(Data excerpts)

• • • • • • •

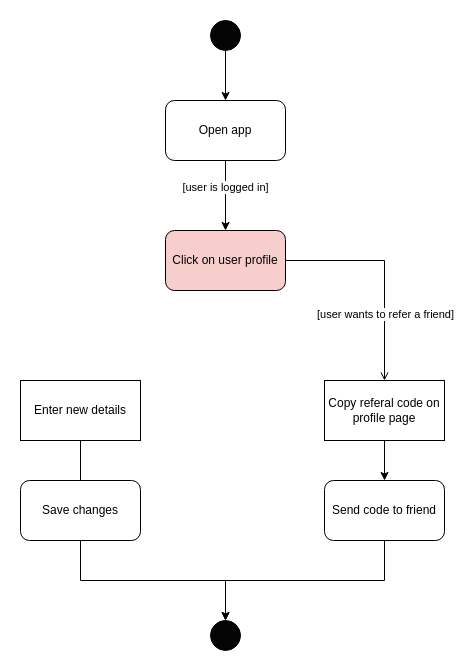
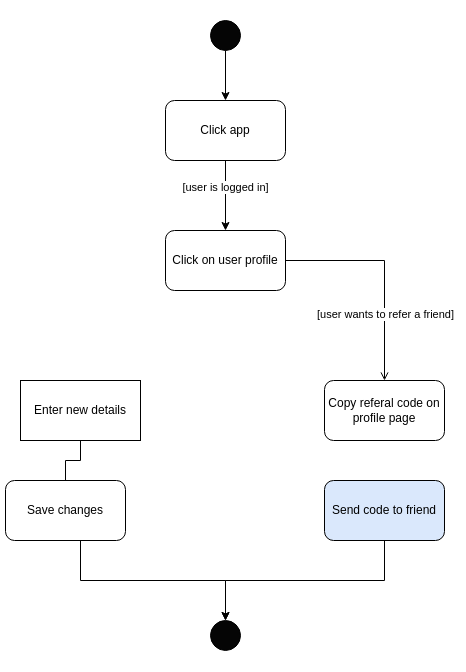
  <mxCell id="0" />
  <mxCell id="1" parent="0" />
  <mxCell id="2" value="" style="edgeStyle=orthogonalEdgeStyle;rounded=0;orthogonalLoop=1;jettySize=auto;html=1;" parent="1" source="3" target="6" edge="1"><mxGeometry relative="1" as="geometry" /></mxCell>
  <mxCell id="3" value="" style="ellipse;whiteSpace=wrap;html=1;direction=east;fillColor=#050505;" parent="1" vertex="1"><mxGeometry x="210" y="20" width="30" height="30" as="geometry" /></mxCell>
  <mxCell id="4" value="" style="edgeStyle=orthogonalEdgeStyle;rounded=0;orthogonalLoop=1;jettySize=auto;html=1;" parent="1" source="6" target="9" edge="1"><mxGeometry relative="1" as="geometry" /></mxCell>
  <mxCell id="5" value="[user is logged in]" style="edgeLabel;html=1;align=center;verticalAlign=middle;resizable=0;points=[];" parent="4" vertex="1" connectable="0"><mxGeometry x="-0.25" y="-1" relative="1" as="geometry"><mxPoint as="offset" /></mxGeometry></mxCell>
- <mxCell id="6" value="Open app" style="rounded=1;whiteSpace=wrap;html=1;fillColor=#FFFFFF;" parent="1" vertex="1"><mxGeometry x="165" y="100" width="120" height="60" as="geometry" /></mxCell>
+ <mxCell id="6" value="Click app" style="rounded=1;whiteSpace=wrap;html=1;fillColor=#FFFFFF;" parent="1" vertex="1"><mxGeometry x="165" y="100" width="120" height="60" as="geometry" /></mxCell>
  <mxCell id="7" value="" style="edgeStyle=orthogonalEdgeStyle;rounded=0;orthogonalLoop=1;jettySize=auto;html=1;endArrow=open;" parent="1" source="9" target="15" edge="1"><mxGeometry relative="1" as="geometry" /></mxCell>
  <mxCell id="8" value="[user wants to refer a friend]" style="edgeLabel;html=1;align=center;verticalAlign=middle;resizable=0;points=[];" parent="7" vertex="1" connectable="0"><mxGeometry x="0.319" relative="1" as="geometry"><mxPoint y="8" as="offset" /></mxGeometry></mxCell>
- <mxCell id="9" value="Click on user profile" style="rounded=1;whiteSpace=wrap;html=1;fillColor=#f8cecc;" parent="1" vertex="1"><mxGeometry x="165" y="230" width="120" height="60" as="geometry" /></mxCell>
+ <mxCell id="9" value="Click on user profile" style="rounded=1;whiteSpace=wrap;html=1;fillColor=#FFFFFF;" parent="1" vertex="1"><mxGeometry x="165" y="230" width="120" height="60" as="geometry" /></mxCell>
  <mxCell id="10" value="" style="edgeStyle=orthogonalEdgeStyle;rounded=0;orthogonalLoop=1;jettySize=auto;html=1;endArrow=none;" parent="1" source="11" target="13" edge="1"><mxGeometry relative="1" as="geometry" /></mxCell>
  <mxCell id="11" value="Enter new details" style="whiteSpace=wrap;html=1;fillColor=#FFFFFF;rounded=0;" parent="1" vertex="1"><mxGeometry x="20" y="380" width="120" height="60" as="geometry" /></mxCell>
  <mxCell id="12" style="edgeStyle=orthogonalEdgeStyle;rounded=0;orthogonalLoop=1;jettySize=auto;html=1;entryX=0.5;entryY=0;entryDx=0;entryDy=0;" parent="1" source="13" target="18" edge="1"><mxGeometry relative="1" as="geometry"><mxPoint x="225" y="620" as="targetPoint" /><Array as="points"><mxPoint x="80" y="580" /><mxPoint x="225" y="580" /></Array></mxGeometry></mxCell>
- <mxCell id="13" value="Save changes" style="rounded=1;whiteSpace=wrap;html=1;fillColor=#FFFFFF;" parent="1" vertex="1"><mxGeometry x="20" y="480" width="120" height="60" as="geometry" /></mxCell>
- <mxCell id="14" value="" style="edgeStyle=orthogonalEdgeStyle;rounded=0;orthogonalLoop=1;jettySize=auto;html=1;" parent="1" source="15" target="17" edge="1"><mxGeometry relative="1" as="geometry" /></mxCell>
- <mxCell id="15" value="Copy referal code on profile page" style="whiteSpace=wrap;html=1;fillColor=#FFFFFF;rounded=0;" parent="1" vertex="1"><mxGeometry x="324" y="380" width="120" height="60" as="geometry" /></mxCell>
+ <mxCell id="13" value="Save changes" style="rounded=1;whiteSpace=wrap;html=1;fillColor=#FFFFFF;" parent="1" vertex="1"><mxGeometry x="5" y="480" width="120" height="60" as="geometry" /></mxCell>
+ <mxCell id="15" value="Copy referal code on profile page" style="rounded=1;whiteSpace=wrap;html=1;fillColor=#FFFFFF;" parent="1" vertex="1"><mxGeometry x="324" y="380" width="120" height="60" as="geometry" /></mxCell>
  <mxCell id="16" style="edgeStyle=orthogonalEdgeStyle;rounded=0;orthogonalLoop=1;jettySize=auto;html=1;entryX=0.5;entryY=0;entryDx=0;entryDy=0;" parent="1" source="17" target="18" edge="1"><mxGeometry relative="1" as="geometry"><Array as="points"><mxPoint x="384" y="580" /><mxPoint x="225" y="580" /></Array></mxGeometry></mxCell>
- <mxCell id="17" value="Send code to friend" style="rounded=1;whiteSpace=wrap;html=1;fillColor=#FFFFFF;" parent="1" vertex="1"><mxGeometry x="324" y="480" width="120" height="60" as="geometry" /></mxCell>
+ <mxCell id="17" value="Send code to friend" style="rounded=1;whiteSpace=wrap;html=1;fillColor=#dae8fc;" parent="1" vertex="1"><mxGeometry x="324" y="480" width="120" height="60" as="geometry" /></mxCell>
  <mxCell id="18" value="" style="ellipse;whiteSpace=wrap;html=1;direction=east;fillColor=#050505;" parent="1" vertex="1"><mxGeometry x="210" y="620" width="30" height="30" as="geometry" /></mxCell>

• • • • • • •

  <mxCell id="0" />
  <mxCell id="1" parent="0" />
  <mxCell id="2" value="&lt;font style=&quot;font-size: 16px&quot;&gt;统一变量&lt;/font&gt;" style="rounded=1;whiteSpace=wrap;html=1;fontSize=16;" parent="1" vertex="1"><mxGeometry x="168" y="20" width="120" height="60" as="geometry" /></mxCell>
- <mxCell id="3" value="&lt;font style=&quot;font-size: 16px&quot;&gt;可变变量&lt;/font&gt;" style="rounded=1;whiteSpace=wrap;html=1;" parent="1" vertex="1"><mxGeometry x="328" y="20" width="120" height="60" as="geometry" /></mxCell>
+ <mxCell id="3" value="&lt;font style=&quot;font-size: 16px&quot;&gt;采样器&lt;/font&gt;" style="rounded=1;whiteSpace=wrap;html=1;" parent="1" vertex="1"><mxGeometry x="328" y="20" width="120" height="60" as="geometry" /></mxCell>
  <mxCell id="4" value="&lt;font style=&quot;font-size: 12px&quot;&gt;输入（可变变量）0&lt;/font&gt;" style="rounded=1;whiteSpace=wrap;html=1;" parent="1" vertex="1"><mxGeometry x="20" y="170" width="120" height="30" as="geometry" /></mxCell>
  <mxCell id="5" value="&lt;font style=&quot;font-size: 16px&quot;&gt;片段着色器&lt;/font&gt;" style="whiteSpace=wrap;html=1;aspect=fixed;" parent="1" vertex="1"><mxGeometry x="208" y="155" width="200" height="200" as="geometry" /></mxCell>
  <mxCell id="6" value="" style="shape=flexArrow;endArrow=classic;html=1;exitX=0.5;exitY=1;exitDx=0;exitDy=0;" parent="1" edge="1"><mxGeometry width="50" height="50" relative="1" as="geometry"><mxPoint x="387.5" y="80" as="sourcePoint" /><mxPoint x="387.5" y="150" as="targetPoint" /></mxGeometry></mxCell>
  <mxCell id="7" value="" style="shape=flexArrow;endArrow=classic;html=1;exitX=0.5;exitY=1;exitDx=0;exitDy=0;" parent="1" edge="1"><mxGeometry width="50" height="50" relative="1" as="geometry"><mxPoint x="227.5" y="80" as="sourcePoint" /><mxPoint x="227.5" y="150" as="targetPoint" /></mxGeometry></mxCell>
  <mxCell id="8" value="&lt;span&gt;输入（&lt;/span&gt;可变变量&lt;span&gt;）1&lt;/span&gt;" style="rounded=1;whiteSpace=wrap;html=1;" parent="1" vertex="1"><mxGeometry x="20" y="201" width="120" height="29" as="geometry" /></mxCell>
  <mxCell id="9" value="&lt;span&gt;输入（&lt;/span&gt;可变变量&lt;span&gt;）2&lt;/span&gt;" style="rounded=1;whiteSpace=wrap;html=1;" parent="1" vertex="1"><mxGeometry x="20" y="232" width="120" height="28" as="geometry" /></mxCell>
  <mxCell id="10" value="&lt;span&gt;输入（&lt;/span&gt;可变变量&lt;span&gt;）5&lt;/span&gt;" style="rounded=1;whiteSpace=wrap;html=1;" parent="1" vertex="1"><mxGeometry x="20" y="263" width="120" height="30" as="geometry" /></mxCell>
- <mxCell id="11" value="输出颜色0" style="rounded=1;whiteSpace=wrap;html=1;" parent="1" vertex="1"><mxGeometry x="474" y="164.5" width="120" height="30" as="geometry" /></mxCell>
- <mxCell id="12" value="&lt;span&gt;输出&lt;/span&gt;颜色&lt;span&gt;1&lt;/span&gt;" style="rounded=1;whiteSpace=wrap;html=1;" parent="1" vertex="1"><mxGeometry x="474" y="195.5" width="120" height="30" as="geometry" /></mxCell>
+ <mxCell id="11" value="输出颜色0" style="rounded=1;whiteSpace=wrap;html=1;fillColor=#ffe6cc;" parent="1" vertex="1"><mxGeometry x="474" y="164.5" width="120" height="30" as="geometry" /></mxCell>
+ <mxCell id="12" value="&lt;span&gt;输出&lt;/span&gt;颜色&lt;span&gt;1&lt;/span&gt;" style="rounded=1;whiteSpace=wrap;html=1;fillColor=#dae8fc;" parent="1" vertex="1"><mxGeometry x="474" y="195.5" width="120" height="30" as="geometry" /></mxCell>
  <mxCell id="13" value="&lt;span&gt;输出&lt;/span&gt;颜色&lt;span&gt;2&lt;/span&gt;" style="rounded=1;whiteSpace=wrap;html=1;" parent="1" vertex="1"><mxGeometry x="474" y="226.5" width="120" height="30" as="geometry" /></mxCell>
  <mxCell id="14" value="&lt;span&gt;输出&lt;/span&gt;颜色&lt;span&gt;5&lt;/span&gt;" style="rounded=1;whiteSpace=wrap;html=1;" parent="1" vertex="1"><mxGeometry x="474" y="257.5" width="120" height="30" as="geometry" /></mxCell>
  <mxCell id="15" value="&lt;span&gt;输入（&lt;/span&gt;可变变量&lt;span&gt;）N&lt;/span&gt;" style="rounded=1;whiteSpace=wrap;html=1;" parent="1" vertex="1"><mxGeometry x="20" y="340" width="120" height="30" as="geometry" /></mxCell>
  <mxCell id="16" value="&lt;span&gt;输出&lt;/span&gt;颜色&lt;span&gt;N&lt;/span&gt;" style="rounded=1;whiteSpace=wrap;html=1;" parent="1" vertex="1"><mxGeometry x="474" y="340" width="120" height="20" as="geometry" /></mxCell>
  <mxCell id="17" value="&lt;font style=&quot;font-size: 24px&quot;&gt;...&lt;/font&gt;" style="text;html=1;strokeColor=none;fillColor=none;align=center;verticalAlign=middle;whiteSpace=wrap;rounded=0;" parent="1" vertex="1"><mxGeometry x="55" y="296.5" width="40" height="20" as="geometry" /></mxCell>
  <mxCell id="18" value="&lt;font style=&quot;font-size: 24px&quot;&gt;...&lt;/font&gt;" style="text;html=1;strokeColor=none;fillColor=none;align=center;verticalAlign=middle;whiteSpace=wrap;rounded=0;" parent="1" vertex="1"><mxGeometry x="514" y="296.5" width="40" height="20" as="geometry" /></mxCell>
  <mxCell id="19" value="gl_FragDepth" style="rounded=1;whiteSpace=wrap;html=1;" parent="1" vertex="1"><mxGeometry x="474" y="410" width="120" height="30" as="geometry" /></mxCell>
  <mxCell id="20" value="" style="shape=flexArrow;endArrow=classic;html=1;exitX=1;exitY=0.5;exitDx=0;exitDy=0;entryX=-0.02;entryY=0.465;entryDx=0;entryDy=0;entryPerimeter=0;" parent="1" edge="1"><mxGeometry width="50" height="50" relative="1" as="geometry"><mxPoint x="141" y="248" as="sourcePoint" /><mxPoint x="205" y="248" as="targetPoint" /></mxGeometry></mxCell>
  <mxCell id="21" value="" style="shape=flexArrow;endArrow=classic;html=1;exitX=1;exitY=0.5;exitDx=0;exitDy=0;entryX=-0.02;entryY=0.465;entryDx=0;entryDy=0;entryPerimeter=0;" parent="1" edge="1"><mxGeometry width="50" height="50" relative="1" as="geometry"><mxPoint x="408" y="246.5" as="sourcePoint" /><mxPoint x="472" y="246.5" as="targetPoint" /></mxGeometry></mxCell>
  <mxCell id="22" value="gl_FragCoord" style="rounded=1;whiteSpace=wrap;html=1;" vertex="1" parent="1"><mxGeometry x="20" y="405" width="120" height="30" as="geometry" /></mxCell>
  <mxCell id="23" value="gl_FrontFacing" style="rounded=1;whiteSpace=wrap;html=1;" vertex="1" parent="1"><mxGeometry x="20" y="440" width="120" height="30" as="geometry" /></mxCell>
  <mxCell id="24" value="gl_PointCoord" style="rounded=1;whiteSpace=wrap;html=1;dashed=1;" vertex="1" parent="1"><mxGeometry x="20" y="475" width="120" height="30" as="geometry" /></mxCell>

• • • • • • •

- Challenge
Identify every line in the listing above that contains the string "endArrow", and copy each of those lines.

- Output of the exercise
  <mxCell id="7" value="" style="edgeStyle=orthogonalEdgeStyle;rounded=0;orthogonalLoop=1;jettySize=auto;html=1;endArrow=open;" parent="1" source="9" target="15" edge="1"><mxGeometry relative="1" as="geometry" /></mxCell>
  <mxCell id="10" value="" style="edgeStyle=orthogonalEdgeStyle;rounded=0;orthogonalLoop=1;jettySize=auto;html=1;endArrow=none;" parent="1" source="11" target="13" edge="1"><mxGeometry relative="1" as="geometry" /></mxCell>
  <mxCell id="6" value="" style="shape=flexArrow;endArrow=classic;html=1;exitX=0.5;exitY=1;exitDx=0;exitDy=0;" parent="1" edge="1"><mxGeometry width="50" height="50" relative="1" as="geometry"><mxPoint x="387.5" y="80" as="sourcePoint" /><mxPoint x="387.5" y="150" as="targetPoint" /></mxGeometry></mxCell>
  <mxCell id="7" value="" style="shape=flexArrow;endArrow=classic;html=1;exitX=0.5;exitY=1;exitDx=0;exitDy=0;" parent="1" edge="1"><mxGeometry width="50" height="50" relative="1" as="geometry"><mxPoint x="227.5" y="80" as="sourcePoint" /><mxPoint x="227.5" y="150" as="targetPoint" /></mxGeometry></mxCell>
  <mxCell id="20" value="" style="shape=flexArrow;endArrow=classic;html=1;exitX=1;exitY=0.5;exitDx=0;exitDy=0;entryX=-0.02;entryY=0.465;entryDx=0;entryDy=0;entryPerimeter=0;" parent="1" edge="1"><mxGeometry width="50" height="50" relative="1" as="geometry"><mxPoint x="141" y="248" as="sourcePoint" /><mxPoint x="205" y="248" as="targetPoint" /></mxGeometry></mxCell>
  <mxCell id="21" value="" style="shape=flexArrow;endArrow=classic;html=1;exitX=1;exitY=0.5;exitDx=0;exitDy=0;entryX=-0.02;entryY=0.465;entryDx=0;entryDy=0;entryPerimeter=0;" parent="1" edge="1"><mxGeometry width="50" height="50" relative="1" as="geometry"><mxPoint x="408" y="246.5" as="sourcePoint" /><mxPoint x="472" y="246.5" as="targetPoint" /></mxGeometry></mxCell>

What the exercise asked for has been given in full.